__UIT TE VOEREN TAKEN__:
- 1) In welk jaar verhuisde het gezin van Herman Salomon Hamburger volgens de tekst over hem naar Gouda?
- 2) Neem uit de tekst over Herman Salomon Hamburger letterlijk het gedeelte over vanaf "Zoon Sal debuteerde" tot en met "in het buitenland.".

__GEGEVEN TEKST__:
════════
Het project is afgerond. Toch is het voor Citroen nog niet rond. Eerder schreef ze het boek ‘Hier woonden... – Stolpersteine Gouda’. ‘In het eerste boek schrijf ik over 63 adressen. Sindsdien zijn er nog 77 bij gekomen. Hun verhaal ga ik nog vertellen. Ik hoop dat het me gegeven is om dit boek nog af te ronden. Want ook daar zitten buitengewoon schrijnende verhalen bij.’

Herman Salomon Hamburger. (76)
Herman Salomon (76) woonde drie jaar op de Bogen. Hij werd in Utrecht geboren in 1866. In 1894 trouwde hij met de Amsterdamse Sara Cohen Schavrien. Ze kregen drie kinderen: Leentje, Izak en Sal. Vader Herman trok als venter rond in de Lopikerwaard. In 1916 verhuisde het gezin naar Gouda. Ze woonden onder meer op de Molenwerf 30. In het Tapijthuis tegenover hun woonhuis dreef Herman een venduhuis. Begin 1938 verhuisde het echtpaar naar de Koningin Wilhelminaweg. Sara overleed daar dat jaar. In april 1940 ging Herman op de Bogen 63 wonen. Hier maakte hij de steeds verdergaande ontrechting van de Joden tijdens de bezetting mee.
Bij de grote aprilrazzia van 9 april 1943 werd ook Herman opgepakt door SS en politie. In een lange trein moesten meer dan honderd Joodse stadgenoten via Rotterdam naar Westerbork. Na tien dagen volgde Hermans deportatie naar Sobibor. Daar werd hij op 23 april direct na aankomst vermoord.
Een Stolperstein in de stoep van de Bogen herinnert nu aan leven en lot van vader Herman Salomon. Op bijgaande foto staat hij met zijn echtgenote Sara.
Zoon Sal debuteerde als schrijver onder de naam Herman de Man. Met Eva Kalker kreeg hij zeven kinderen. Net als Eva werd Herman rooms-katholiek. Tijdens de bezetting van Nederland verbleef hij in het buitenland.
════════
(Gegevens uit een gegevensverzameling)
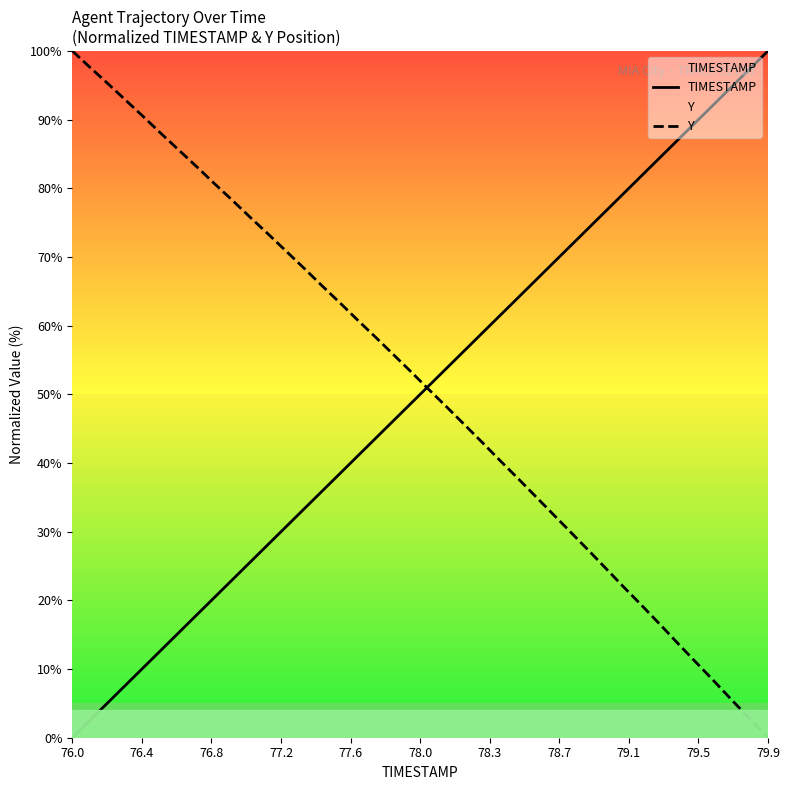

What is the sum of all TIMESTAMP values?

2000.0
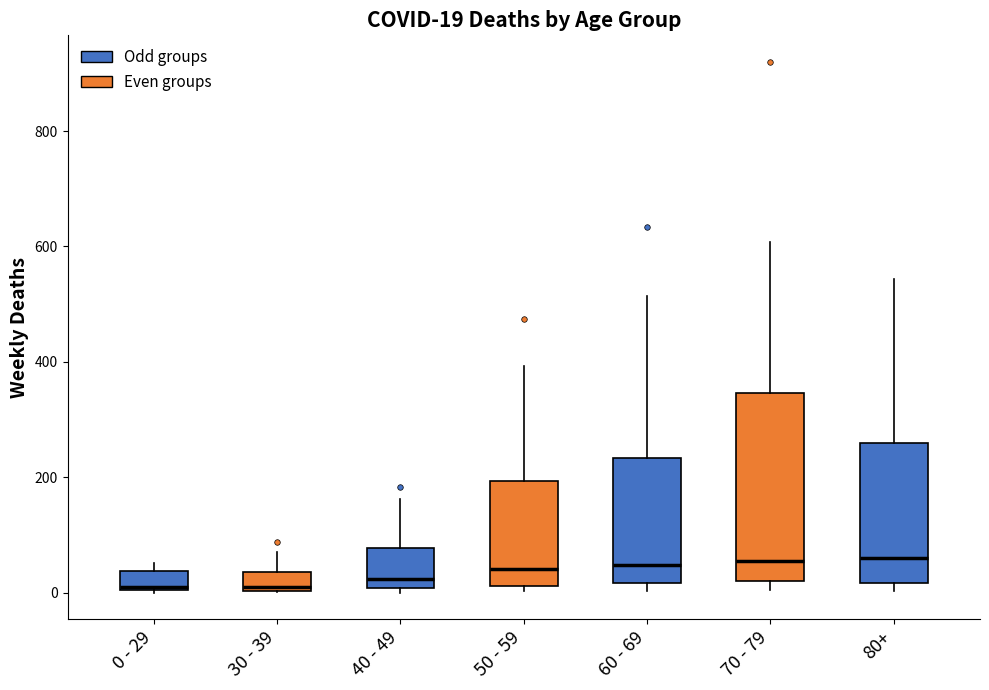

Which box is the tallest, from its lower edge to its upper edge?

70 - 79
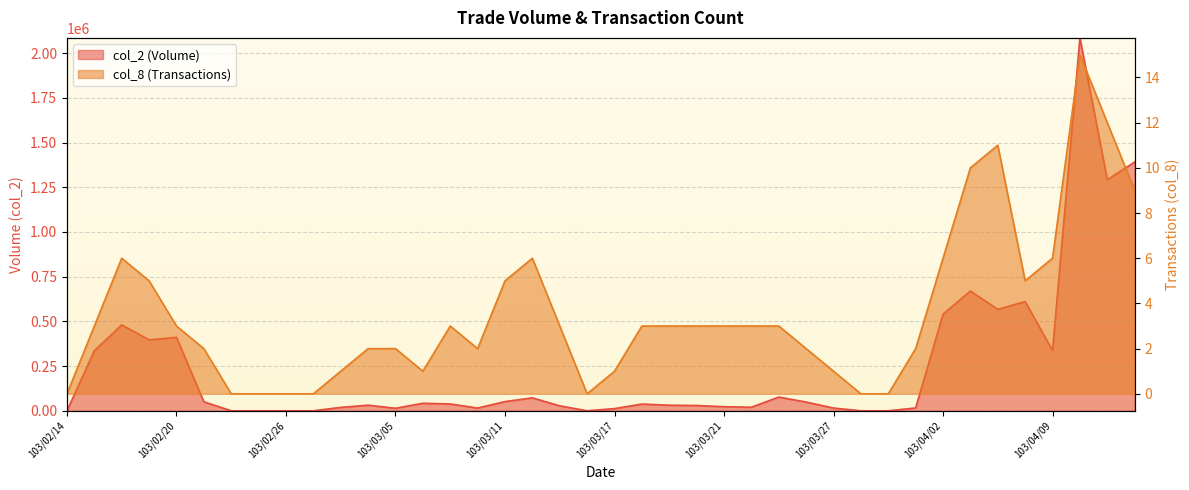

True or false: col_8 and col_2 intersect in this chart.

False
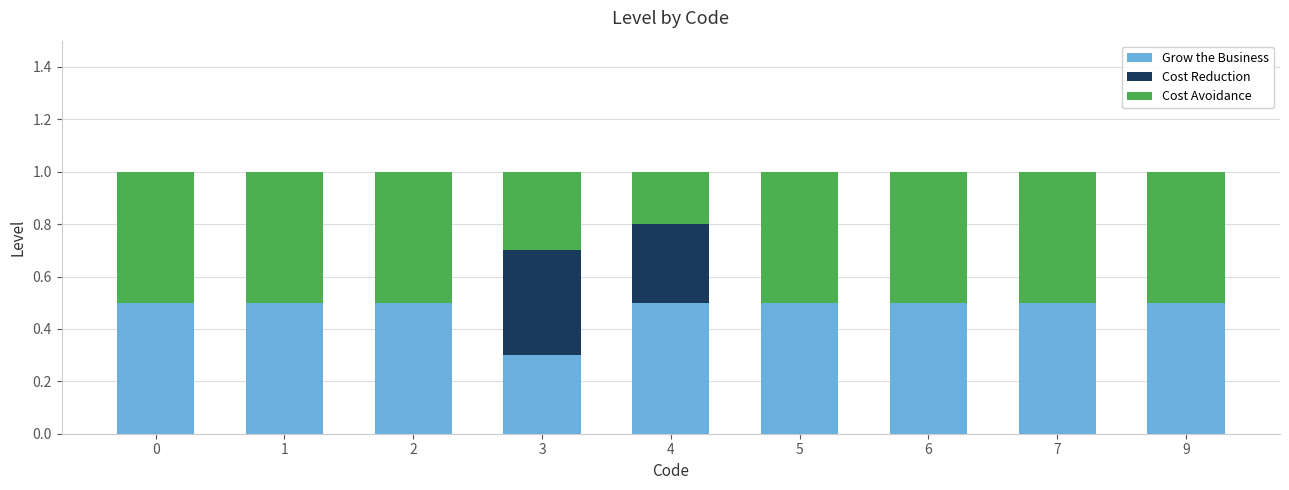

How many series are shown in this chart?

3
════════
__ANTWOORDEN PER TAAK__:
- 1) In 1916.

- 2)
Zoon Sal debuteerde als schrijver onder de naam Herman de Man. Met Eva Kalker kreeg hij zeven kinderen. Net als Eva werd Herman rooms-katholiek. Tijdens de bezetting van Nederland verbleef hij in het buitenland.